Exercise objective: Set out the source lines between the line holding "each of these" and the line holding "the system automatically", inclusive, as a JSON list of strings with one string per line. Leave out any blank lines.

Records shown:

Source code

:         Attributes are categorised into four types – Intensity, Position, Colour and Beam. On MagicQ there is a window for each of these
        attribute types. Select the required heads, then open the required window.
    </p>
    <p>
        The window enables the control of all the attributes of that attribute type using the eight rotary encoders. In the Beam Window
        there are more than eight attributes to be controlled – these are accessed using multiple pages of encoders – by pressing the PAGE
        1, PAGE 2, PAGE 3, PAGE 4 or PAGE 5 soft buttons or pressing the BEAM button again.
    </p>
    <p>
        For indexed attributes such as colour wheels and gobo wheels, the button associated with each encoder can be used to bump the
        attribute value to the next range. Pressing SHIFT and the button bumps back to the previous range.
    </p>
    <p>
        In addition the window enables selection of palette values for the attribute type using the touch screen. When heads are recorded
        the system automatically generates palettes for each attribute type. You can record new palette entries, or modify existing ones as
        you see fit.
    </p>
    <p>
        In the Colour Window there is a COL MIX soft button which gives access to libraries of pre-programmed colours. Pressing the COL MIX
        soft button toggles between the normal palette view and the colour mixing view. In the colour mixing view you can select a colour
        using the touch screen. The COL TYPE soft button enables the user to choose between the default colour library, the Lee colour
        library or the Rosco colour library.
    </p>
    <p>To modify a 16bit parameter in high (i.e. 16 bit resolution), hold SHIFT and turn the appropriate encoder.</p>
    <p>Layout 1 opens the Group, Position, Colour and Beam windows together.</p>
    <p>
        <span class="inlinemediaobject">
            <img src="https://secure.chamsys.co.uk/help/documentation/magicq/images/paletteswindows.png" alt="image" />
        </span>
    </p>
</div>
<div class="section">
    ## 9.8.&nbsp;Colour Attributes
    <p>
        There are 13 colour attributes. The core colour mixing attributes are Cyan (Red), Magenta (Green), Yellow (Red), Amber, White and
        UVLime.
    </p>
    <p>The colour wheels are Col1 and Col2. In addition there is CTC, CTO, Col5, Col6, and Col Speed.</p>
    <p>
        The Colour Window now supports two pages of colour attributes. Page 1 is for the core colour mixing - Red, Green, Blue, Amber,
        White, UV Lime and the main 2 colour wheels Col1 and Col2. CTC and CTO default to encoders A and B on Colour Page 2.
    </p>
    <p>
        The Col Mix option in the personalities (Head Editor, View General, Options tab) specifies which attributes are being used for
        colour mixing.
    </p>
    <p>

Result for this exercise:
[
  ":         Attributes are categorised into four types – Intensity, Position, Colour and Beam. On MagicQ there is a window for each of these",
  "        attribute types. Select the required heads, then open the required window.",
  "    </p>",
  "    <p>",
  "        The window enables the control of all the attributes of that attribute type using the eight rotary encoders. In the Beam Window",
  "        there are more than eight attributes to be controlled – these are accessed using multiple pages of encoders – by pressing the PAGE",
  "        1, PAGE 2, PAGE 3, PAGE 4 or PAGE 5 soft buttons or pressing the BEAM button again.",
  "    </p>",
  "    <p>",
  "        For indexed attributes such as colour wheels and gobo wheels, the button associated with each encoder can be used to bump the",
  "        attribute value to the next range. Pressing SHIFT and the button bumps back to the previous range.",
  "    </p>",
  "    <p>",
  "        In addition the window enables selection of palette values for the attribute type using the touch screen. When heads are recorded",
  "        the system automatically generates palettes for each attribute type. You can record new palette entries, or modify existing ones as"
]